*Page excerpt*:
Minimum and maximum document frequency (`min_df` and `max_df`) are set thresholds to limit the feature numbers. If a _term_ (transformed word) appears less than `min_df` or more than `max_df` times (or percent) then it will be left out from the vocabulary.

In [None]:
cntvec = CountVectorizer(max_df=1)
cntvec.fit_transform(docs).todense(), cntvec.vocabulary_

In [None]:
cntvec = CountVectorizer(min_df=3)
cntvec.fit_transform(docs).todense(), cntvec.vocabulary_

### Advanced tokenization

In the vocabulary generation process each word are analyzed and transformed in order to reduce vocabulary length. Scikit-learn's default analization function is lowercasing the words and filtering short and stop words but no further transformation is done.

*Extracted records*:
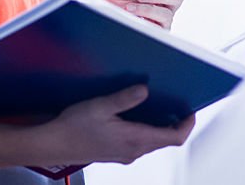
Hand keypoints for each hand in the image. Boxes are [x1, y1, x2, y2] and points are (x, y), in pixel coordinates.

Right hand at [38, 85, 194, 165]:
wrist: (53, 145)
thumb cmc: (73, 128)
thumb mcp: (100, 106)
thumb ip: (125, 98)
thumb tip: (145, 90)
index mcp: (134, 139)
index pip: (173, 138)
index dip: (186, 125)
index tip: (190, 111)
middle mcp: (133, 150)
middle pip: (165, 140)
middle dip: (175, 123)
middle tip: (177, 105)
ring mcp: (125, 153)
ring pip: (152, 142)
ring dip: (160, 127)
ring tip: (159, 107)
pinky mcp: (116, 152)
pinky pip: (140, 143)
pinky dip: (146, 130)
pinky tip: (136, 116)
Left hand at [104, 0, 187, 29]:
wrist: (104, 19)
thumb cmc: (115, 3)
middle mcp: (166, 4)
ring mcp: (163, 19)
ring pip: (169, 11)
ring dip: (149, 5)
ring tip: (131, 5)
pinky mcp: (159, 31)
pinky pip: (160, 22)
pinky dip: (146, 14)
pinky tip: (133, 12)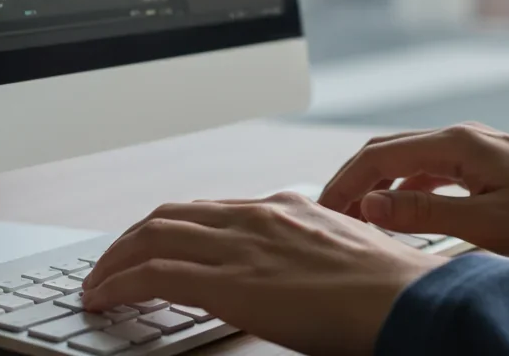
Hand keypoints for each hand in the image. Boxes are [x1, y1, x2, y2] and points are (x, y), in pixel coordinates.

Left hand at [81, 192, 445, 355]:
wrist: (411, 300)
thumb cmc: (392, 288)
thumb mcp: (346, 251)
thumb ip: (309, 249)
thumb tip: (294, 266)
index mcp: (284, 208)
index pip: (208, 209)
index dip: (169, 227)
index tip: (150, 245)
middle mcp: (257, 216)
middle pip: (170, 215)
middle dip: (131, 239)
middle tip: (110, 262)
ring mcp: (243, 245)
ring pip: (153, 237)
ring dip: (115, 260)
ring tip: (97, 283)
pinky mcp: (232, 282)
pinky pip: (155, 274)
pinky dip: (119, 282)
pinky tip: (104, 297)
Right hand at [319, 123, 508, 260]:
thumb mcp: (485, 224)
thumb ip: (422, 213)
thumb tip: (370, 204)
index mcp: (456, 144)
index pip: (378, 156)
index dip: (345, 184)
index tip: (324, 211)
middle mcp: (461, 136)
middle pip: (386, 149)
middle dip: (353, 179)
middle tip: (331, 212)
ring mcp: (474, 146)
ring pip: (408, 157)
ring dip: (378, 183)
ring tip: (360, 214)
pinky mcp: (486, 160)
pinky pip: (431, 167)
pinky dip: (406, 186)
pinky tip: (404, 209)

*Problem description*:
Extend the CountVectorizer walkthrough above, picking up right after its last sentence, which is about scikit-learn's default analysis of words.

*Output*:
NLP has more detailed techniques to better extract the base words. Lemmatization is a powerful tool to reduce a word into it's _root_ form (as it appears in dictionaries): that's how `are` becomes `be` and `trains` becomes `train`, etc.

#### Stemming

Word stemming means removing affixes from words and return the root word. Stemming do not use contextual information to execute the stripping.

In [None]:
from nltk.stem import PorterStemmer

In [None]:
stemmer = PorterStemmer()
stemmer.stem('trains')

#### Lemmatization

Word lemmatizing is similar to stemming, but the difference is the result of lemmatizing is a real word. 

In [None]:
nltk.download('wordnet')

In [None]:
from nltk.stem import WordNetLemmatizer

In [None]:
lemmatizer = WordNetLemmatizer()
lemmatizer.lemmatize('are', pos='v')

Lemmatization has better accuracy but slower than stemming.

Using lemmatization we can create custom analyzers to use in CountVectorizers.

In [None]:
def split_into_lemmas(message):
    message = ''.join([char for char in message.lower()
                       if char.isalnum() or char.isspace()])
    return [lemmatizer.lemmatize(word, pos='v') 
            for word in message.split()]

[split_into_lemmas(doc) for doc in docs]

In [None]:
cntvec = CountVectorizer(analyzer=split_into_lemmas)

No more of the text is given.